Vous avez vous-même, Monsieur le Conseiller fédéral, donné un signal important ces jours-ci en annonçant la mise en consultation de la prolongation de l'arrêté fédéral en faveur des zones économiques en redéploiement. C'est un signe important qui peut apporter sa part de contribution à la solution de ces problèmes.

Dans la quatrième question de son interpellation, M. Maissen se penche surtout sur les effets des accords internationaux, et dans votre réponse vous rappelez que le Conseil fédéral entend bien évaluer les effets des accords bilatéraux sur les régions frontalières et en tirer les conséquences en ce qui concerne la politique du territoire.
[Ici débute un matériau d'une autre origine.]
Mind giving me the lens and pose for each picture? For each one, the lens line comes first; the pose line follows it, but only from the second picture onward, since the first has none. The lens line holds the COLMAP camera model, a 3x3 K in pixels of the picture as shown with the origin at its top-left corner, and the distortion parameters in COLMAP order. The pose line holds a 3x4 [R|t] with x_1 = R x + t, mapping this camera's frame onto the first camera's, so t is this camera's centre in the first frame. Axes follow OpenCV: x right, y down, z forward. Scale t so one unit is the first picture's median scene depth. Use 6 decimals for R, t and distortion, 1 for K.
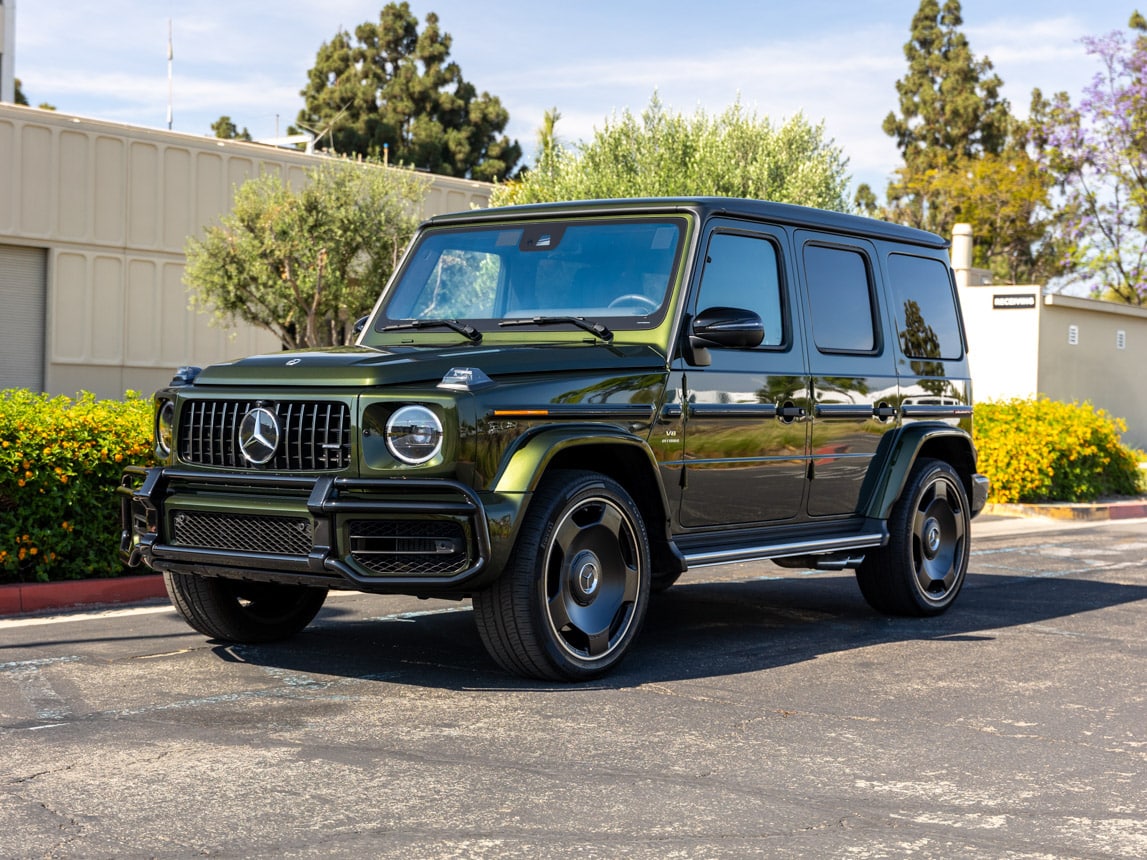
lens RADIAL K [[1888.1, 0, 573.5], [0, 1888.1, 430.0], [0, 0, 1]] dist [-0.034920, 0.133370]
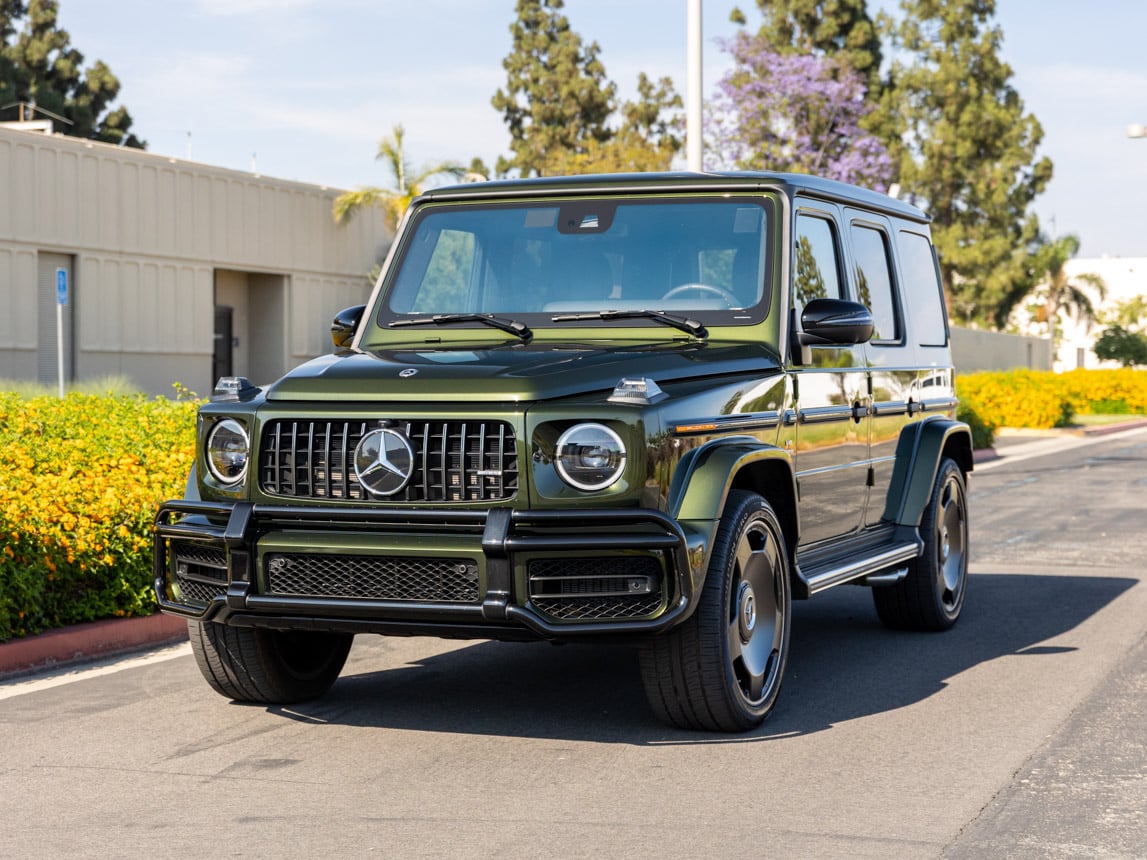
lens RADIAL K [[2161.8, 0, 573.5], [0, 2161.8, 430.0], [0, 0, 1]] dist [-0.026961, 0.056652]
pose [[0.969557, -0.024258, 0.243663, -0.279293], [0.020868, 0.999646, 0.016481, -0.022056], [-0.243977, -0.010894, 0.969720, 0.039426]]
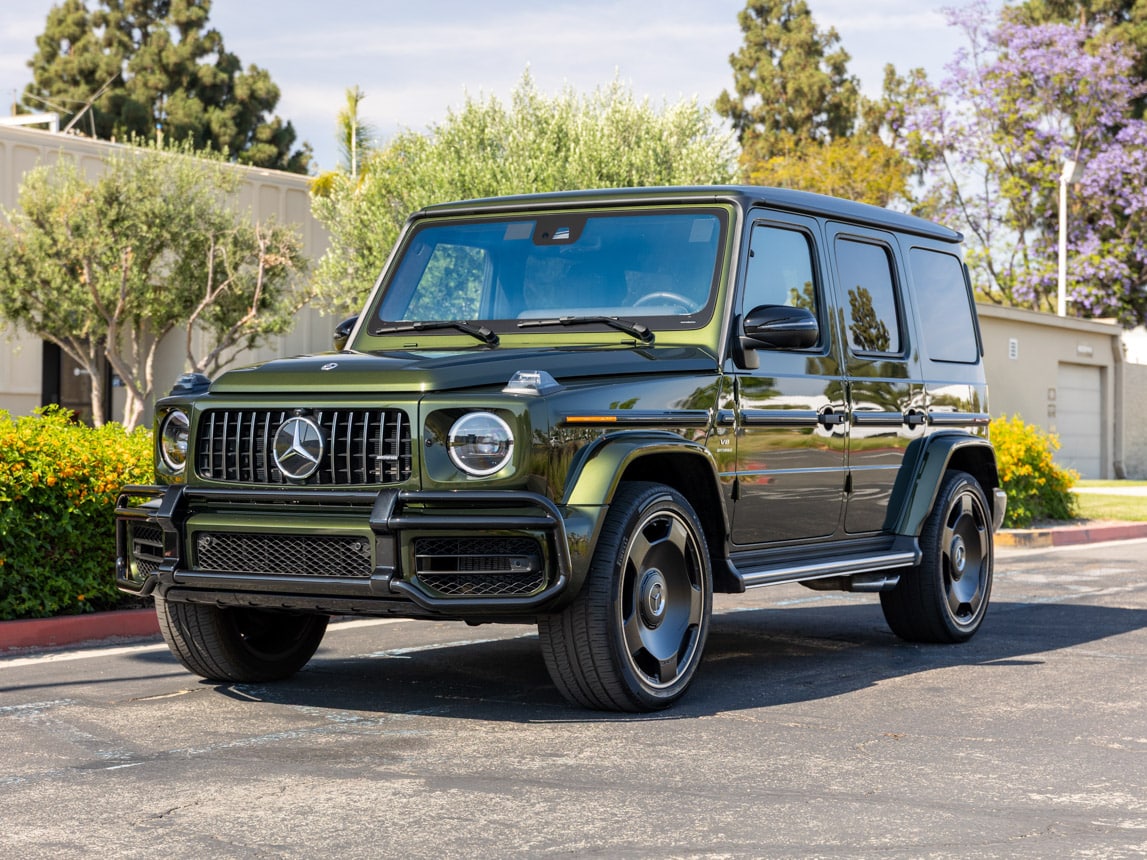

Nous ne sommes pas sans savoir que le résultat de la votation sur les accords bilatéraux dans un canton qui vit effectivement un problème très particulier comme le canton du Tessin n'est pas le résultat de quelques forces politiques obscures, mais bien de craintes très concrètes que la population ressent face à l'évolution qui se dessine. Il est donc de la plus grande importance que cette réponse à la quatrième question soit appliquée de façon très rigoureuse et que la Confédération participe au financement d'un observatoire [PAGE 268] sur les conséquences en matière de marché de l'emploi et de circulation des personnes dans le canton du Tessin par exemple. C'est le seul canton qui se trouve confronté, en plus des autres problèmes d'équilibre ou de déséquilibre régional, à une situation frontalière tout à fait spéciale avec un pays qui n'est pas la France ou l'Allemagne.

Je souhaite que les réponse données à M. Maissen soient concrétisées par le Conseil fédéral.